From January 27 through February 5, brainy experimental music festival CTM brings us fear, anger, love and a trip to Mexico.
It may have begun as a spinoff of digital media fest Transmediale (kicking off February 2 this year), but by now CTM is very much its own beast, a chance for nerds and club kids to find common musical ground over an ever-increasing diversity of genres, geographies and genders. Taking over HAU, Berghain, Yaam and Kunstquartier Bethanien for its 18th edition, CTM takes a blunt thematic approach this time: “Anger Fear Love” reads like the tagline from an upcoming Jennifer Aniston rom-com, justified in an all-too-lofty explanation on the festival’s website. But the line-up, as always, more than compensates.
This year’s heavy hitters include pangender shaman Genesis P-Orridge, performing with Wolf Eyes’ Aaron Dilloway (Jan 31, 19:00, HAU1, preceded by a screening of P-Orridge documentary Bight of the Twin); Colin Stetson’s brain-melting sax-metal quartet Ex Eye, (Feb 1, 22:00, Berghain); and electro experimentalist/performance artist Jenny Hval reflecting on the US elections at HAU1 with fellow Norwegian Skrap (Feb 2, 19:00). Berghain’s sound system takes some abuse with Thomas Ankersmit’s Infra (Jan 31, read our interview here) and Austrian artist Kurt Hentschläger’s audiovisual installation “Sol” filling up the gargantuan, little-used Halle. For music you can actually get down to, YAAM hosts a searing hip-hop line-up headed by the justly-hyped feminist MC Nadia Rose (Feb 4, Princess Nokia moved to Apr 18 at Festsaal Kreuzberg).

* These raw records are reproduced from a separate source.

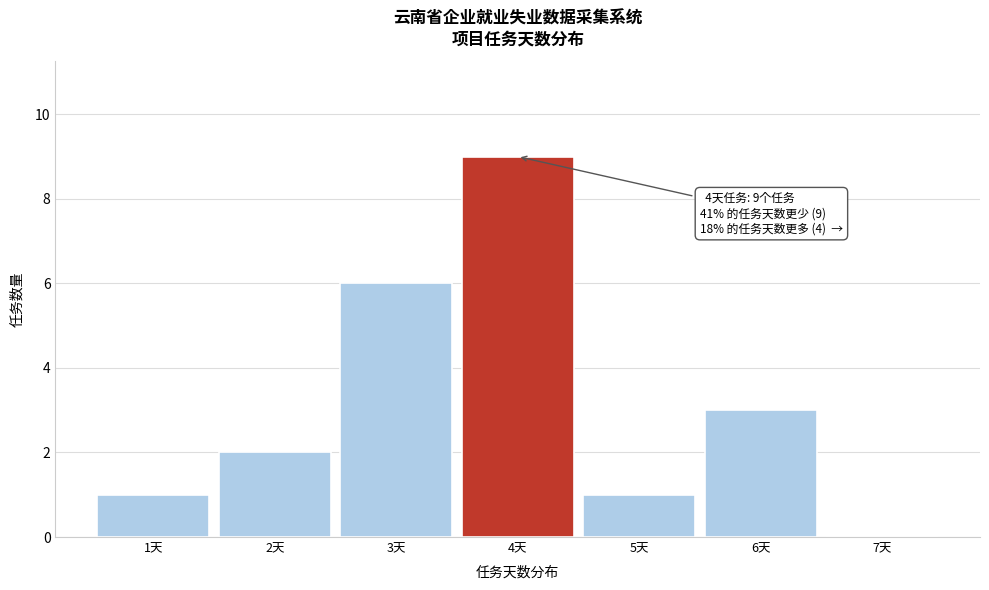

Over which range of the x-axis is the bar tallest?

3.5 to 4.5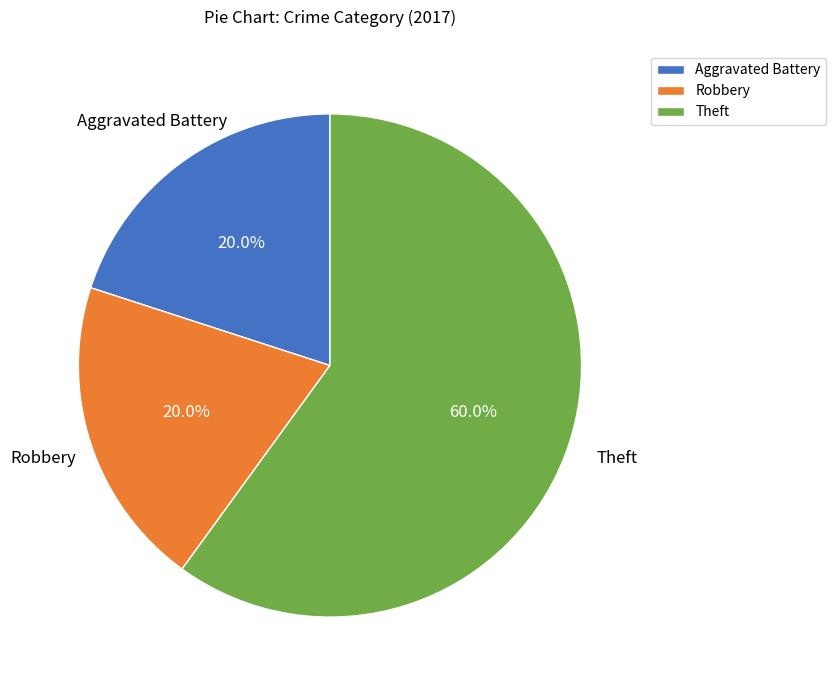

Does Theft account for over 50% of the chart?

Yes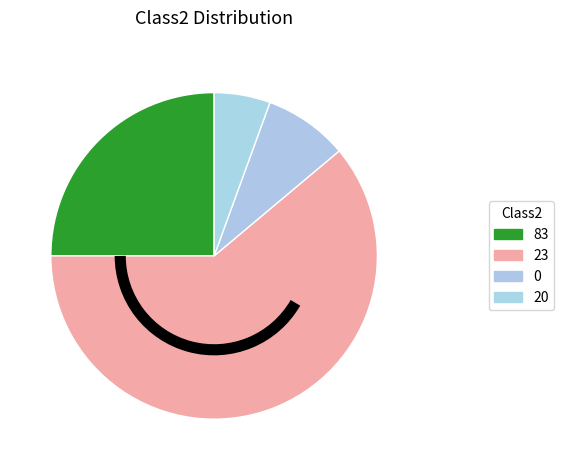

Which slice is the largest?

23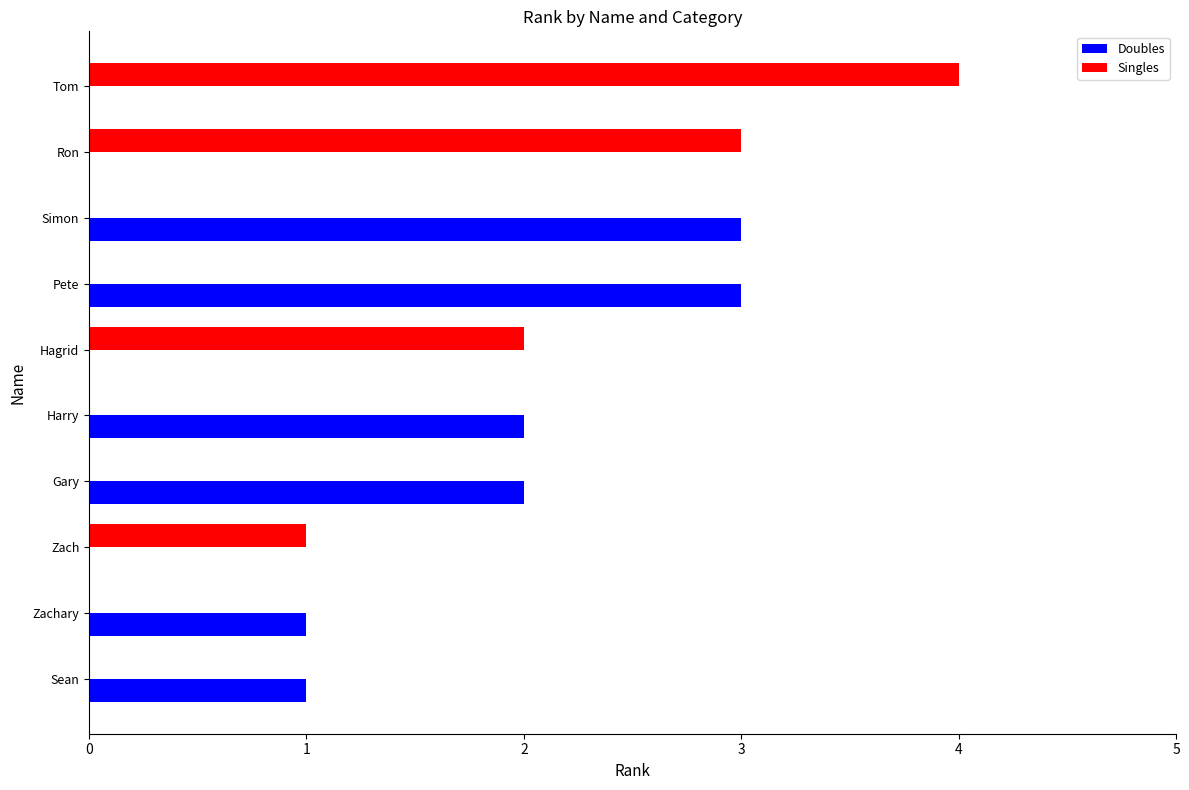

Is it true that Doubles equals 1 at Pete?

False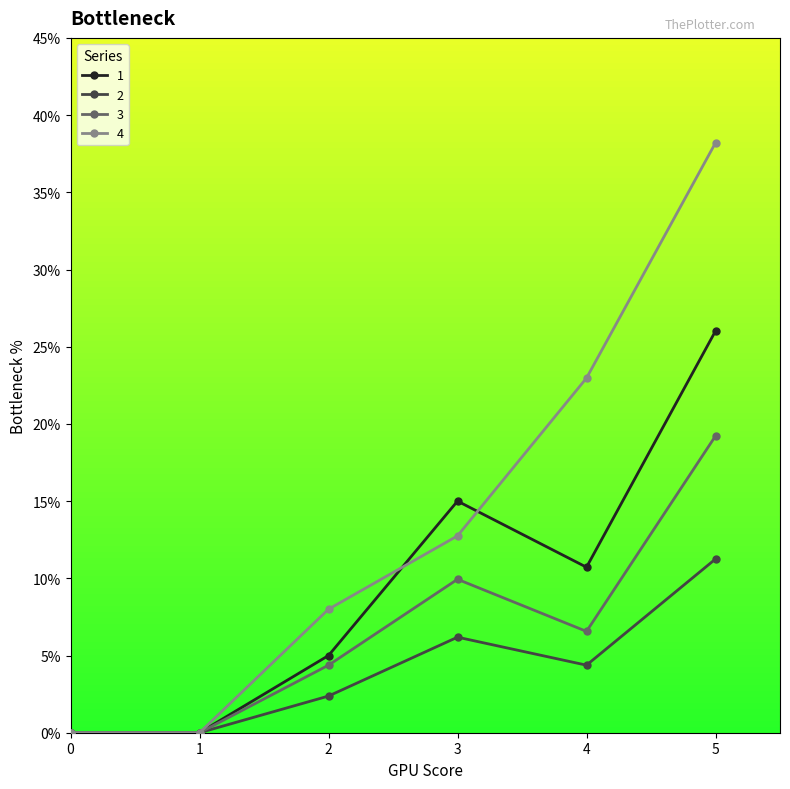

The 1 series shows 5.3 at 4. True or false?

False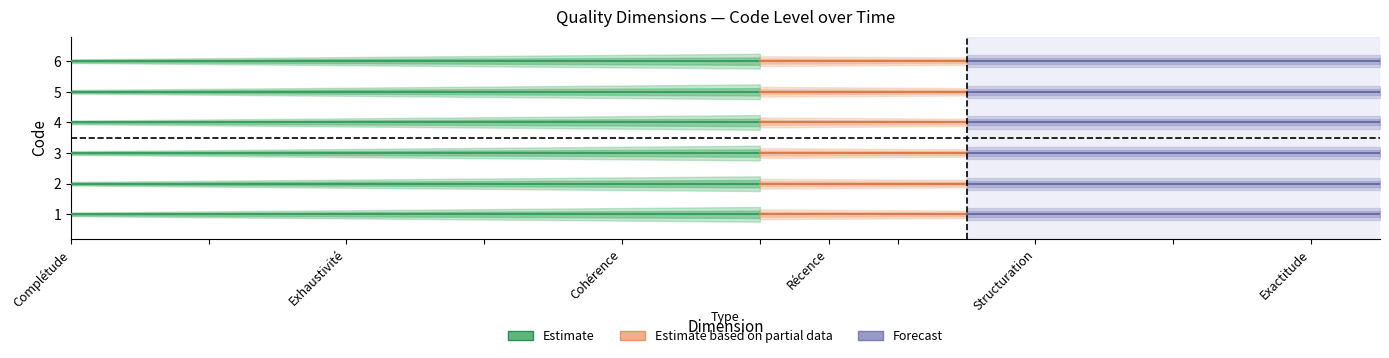

What is the sum of all Exhaustivité values?

40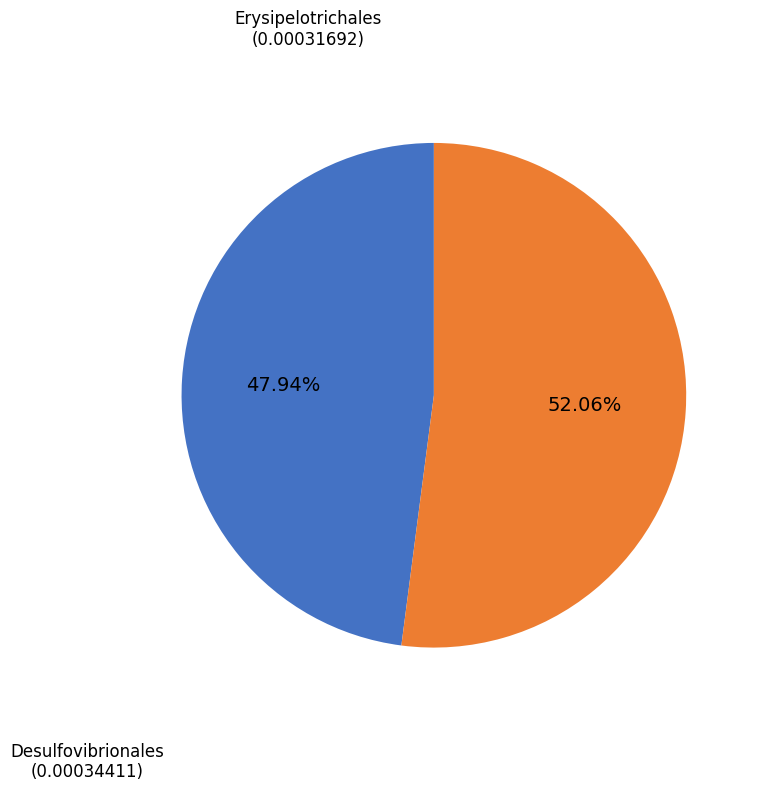

Is it true that Erysipelotrichales is 35% of the pie?

False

A team-up with Tehran’s SET festival sees an Iranian music night at HAU1 on Feb 1, but it’s Mexico’s experimental music and sound art scene that gets the biggest spotlight. As curated by Carlos Prieto Acevedo, the Bethanien exhibition “Critical Constellations of the Audio-Machine in Mexico” (Jan 28-Mar 19) anchors an elaborate programme featuring a performance by Roberto Morales-Manzaneres combining Mayan harp and Wii controllers (Feb 1, 19:30, HAU2), a Panorama Bar set by Siete Catorce (Feb 3, 23:00, photo), a vocal interpretation of Conlon Nancarrow’s player-piano compositions by Loré Lixenberg (Feb 2, 19:30, HAU2) and Mexico City new music ensemble Liminar sharing the stage with Berlin’s Ensemble KNM in a globe-spanning night at Radialsystem V (Feb 4).
Here’s a final tip for all those notorious concert late-comers: don’t! Last year’s CTM was already super-crowded, and it doesn’t look like it’s going to get easier this year. So, if you don’t want to waste time queuing in vain, be there on time. It’s worth it.